Following the revelations of the phone hacking scandal, in 2011 the Coalition Government established an independent inquiry chaired by Lord Justice Leveson. It was decided that, because of various police investigations and pending criminal proceedings, the inquiry would be held in two parts: Parts 1 and 2.
Part 1 reported in November 2012 and made a range of recommendations including the establishment of a new system of press self-regulation which would meet certain standards.
The Report proposed two incentives in order to ensure that the press would join an approved regulator: (1) that those joining an approved regulator would have protection from exemplary damages and (2) that those joining would benefit from a new presumption that they would not have to pay the other side’s costs even if they lost. (By contrast, those who did not join an approved regulator may have to pay the other side’s costs even if they win).
Parliament introduced both incentives through the Crime and Courts Act 2013. The damages provisions came into force in November 2015. The costs provisions, s40, are yet to be commenced by the Secretary of State. There are strongly held views in both directions on the question of whether to commence s40.

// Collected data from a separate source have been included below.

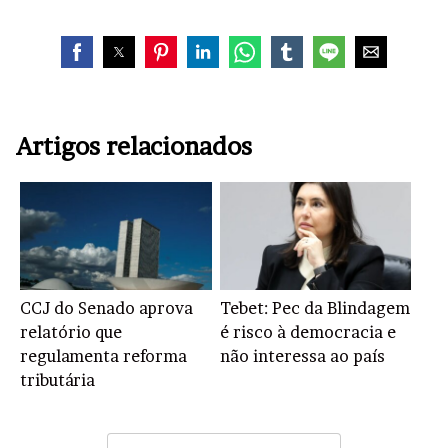
Artigos relacionados
CCJ do Senado aprova
Tebet: Pec da Blindagem
relatório que
é risco à democracia e
regulamenta reforma
não interessa ao país
tributária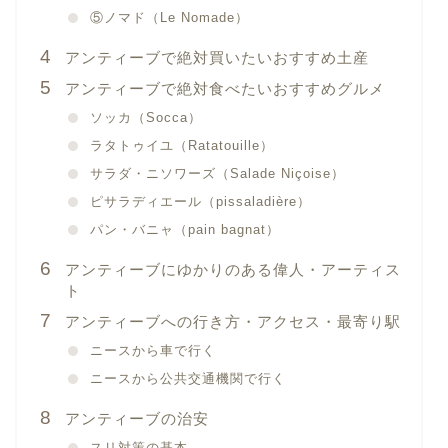
⑤ノマド（Le Nomade）
アンティーブで絶対買いたいおすすめ土産
アンティーブで絶対食べたいおすすめグルメ
ソッカ（Socca）
ラタトゥイユ（Ratatouille）
サラダ・ニソワーズ（Salade Niçoise）
ピサラディエール（pissaladière）
パン・バニャ（pain bagnat）
アンティーブにゆかりのある偉人・アーティス
ト
アンティーブへの行き方・アクセス・最寄り駅
ニースから車で行く
ニースから公共交通機関で行く
アンティーブの治安
スリ対策の基本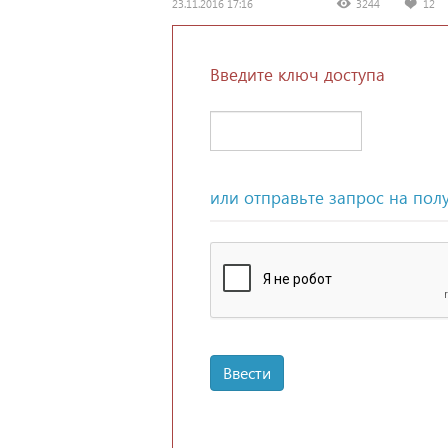
23.11.2016 17:16
3244
12
Введите ключ доступа
или отправьте запрос на пол
Ввести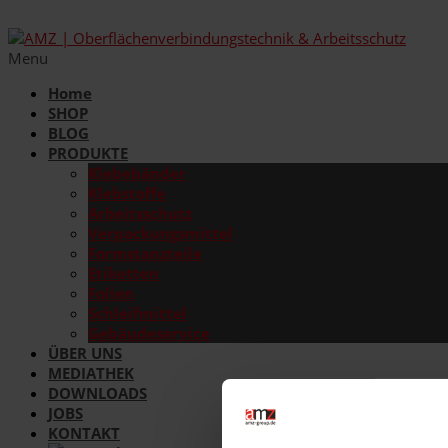
Menu
Home
SHOP
BLOG
PRODUKTE
Klebebänder
Klebstoffe
Arbeitsschutz
Verpackungsmittel
Formstanzteile
Etiketten
Folien
Schleifmittel
Gebäudeservice
ÜBER UNS
MEDIATHEK
DOWNLOADS
JOBS
KONTAKT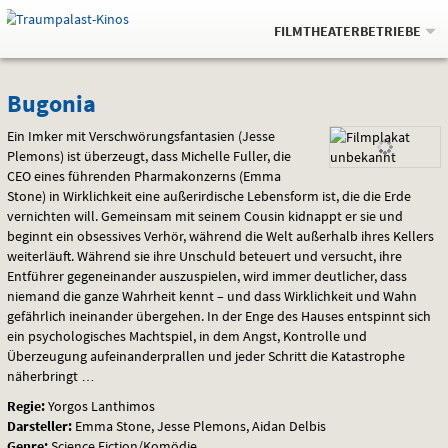
Gehe
.
zur
FILMTHEATERBETRIEBE
Startseite:
Navigation
Springe
zum
,
zum
.
Auswahl
Bugonia
und
direkt
Inhalt
Menü
Bugonia
Service
Ein Imker mit Verschwörungsfantasien (Jesse
Plemons) ist überzeugt, dass Michelle Fuller, die
CEO
eines führenden Pharmakonzerns (Emma
Stone) in Wirklichkeit eine außerirdische Lebensform ist, die die Erde
vernichten will. Gemeinsam mit seinem Cousin kidnappt er sie und
beginnt ein obsessives Verhör, während die Welt außerhalb ihres Kellers
weiterläuft. Während sie ihre Unschuld beteuert und versucht, ihre
Entführer gegeneinander auszuspielen, wird immer deutlicher, dass
niemand die ganze Wahrheit kennt – und dass Wirklichkeit und Wahn
gefährlich ineinander übergehen. In der Enge des Hauses entspinnt sich
ein psychologisches Machtspiel, in dem Angst, Kontrolle und
Überzeugung aufeinanderprallen und jeder Schritt die Katastrophe
näherbringt …
Regie:
Yorgos Lanthimos
Darsteller:
Emma Stone, Jesse Plemons, Aidan Delbis
Genre:
Science Fiction/Komödie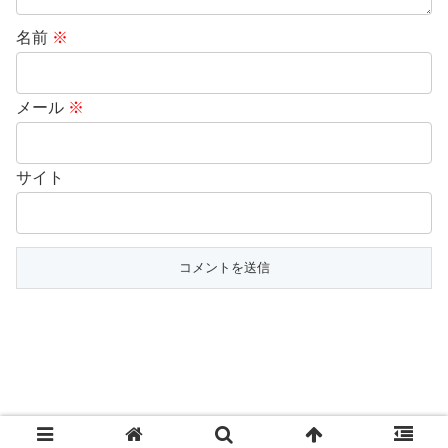
名前
※
メール
※
サイト
© 2013-2026 ShareWis Press（シェアウィズ プレス）.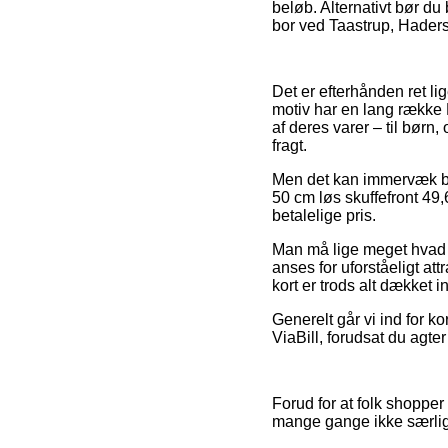
beløb. Alternativt bør du
bor ved Taastrup, Hadersl
Det er efterhånden ret li
motiv har en lang række 
af deres varer – til børn
fragt.
Men det kan immervæk bliv
50 cm løs skuffefront 49,
betalelige pris.
Man må lige meget hvad i
anses for uforståeligt a
kort er trods alt dækket 
Generelt går vi ind for k
ViaBill, forudsat du agte
Forud for at folk shopper
mange gange ikke særli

On 1 November 2016 the Government issued a consultation paper on the options regarding whether or not to commence s40 and whether or not Part 2 of the Leveson Inquiry (or an amended version of it) should take part. The Consultation closed on 10 January 2017.
In December 2016 the Claimants brought judicial review proceedings challenging the consultation paper as legally flawed on the grounds of lack of balance, material omissions and breach of legitimate expectation that Part 2 would be triggered following the criminal trials and/or that s40 would be commenced.
Following a hearing in the High Court of 21 March 2017, Mr Justice Lewis rejected the arguments and refused permission to apply for judicial review.
Samantha Broadfoot QC appeared for the Secretaries of State.